We've done enough free writing exercises by now that you'd think I'd be able to jump right into this with no issue, but I don't know how or where to begin.
I'm back in Tampa, where I've been for the last week, and I'll be leaving in a couple days.
I miss Tiffany, I miss Former President Andrew Jackson, and I miss the not-quite-as-oppressive climate of the First Coast.
I've had wonderful and engaging conversations, both intellectual and sophomoric, with the likes of Brock Clarke, Steve Kistulentz, Mikhail Iossel, Kevin Moffett, Erica Dawson, and many others who are just as worthy of namedropping (but maybe not hyper-linking). Our seminars and readings have been top-notch, as always.
There was, perhaps, more drama than in previous semesters. This had to be expected, due to the increasing size of the program. I also may or may not have been paying closer attention to the social aspects of the residency. There were grievances and issues, but I also felt a stronger sense of camaraderie (which was ironic).
I was in the same room (multiple times!) with Miranda July.
There was the usual fawning over our more famous guests, and such behavior always grosses me out. I was not alone. I was not the only student with mixed emotions regarding the presence of a certain Denis Johnson.
Though he and Miranda were both the most anticipated guests of the semester, the buzz around Denis was amplified by his absence (back injury) during the previous residency. From my understanding of the events, he approached the university, not the other way around, for a chance to try again this semester.

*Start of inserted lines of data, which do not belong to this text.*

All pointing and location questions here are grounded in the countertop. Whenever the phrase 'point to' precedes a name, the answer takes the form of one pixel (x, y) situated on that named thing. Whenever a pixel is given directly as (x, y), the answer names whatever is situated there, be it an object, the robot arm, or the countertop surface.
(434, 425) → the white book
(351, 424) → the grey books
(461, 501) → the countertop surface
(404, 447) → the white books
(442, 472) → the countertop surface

That's damn cool. On top of that, Denis' body of work is beastly and diverse. Jesus' Son is incredible. It hurt me, in all the right ways, much like this residency.

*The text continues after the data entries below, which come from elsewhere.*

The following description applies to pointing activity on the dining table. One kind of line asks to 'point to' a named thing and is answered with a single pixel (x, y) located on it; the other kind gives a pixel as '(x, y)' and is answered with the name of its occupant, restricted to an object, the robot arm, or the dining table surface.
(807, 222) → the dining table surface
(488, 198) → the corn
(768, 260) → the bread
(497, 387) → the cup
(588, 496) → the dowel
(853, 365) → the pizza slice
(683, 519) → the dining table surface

However, my confusion in regards to Denis, stems from his standoffish behavior. Writing is solitary. Artists are weird, and many of the greats are pricks. Denis was paid to be with us (and joked about this with a degree of self-deprecation that I will always respect), but as I've mentioned, he is the one who asked for the mulligan. Given the context of the situation, it was odd and unsettling that he showed almost no interest in interacting with students outside of his seminar, and of course, the reading.

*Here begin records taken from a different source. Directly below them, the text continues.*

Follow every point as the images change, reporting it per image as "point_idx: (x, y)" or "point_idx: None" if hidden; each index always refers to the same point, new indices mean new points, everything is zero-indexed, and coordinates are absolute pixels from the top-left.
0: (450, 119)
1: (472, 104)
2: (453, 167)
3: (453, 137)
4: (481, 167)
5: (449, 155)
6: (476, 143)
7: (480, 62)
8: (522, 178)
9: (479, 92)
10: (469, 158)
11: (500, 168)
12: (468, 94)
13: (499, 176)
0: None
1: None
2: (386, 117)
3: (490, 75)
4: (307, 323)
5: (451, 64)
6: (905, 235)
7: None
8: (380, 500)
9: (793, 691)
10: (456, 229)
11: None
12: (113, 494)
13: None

I won't go into detail regarding the specific examples of his social disinterest, because again, writing is solitary, artists are weird, and traveling/teaching/performing is tiring. I just couldn't help but think that, had he not been a big name, but still approached us with the same schtick/demeanor, he'd have upset and insulted a lot of people. Instead, because we writers so desperately crave success and validation of our art, most people just laughed it off. We give the successful people a pass.
I'm glad, to an extent, that the events transpired as they did (and this is how I have viewed every less-than-positive experience at the residencies thus far), because it was educational. It also further served to bolster my view that the art and artist, though very much related to one another, cannot be viewed as one and the same.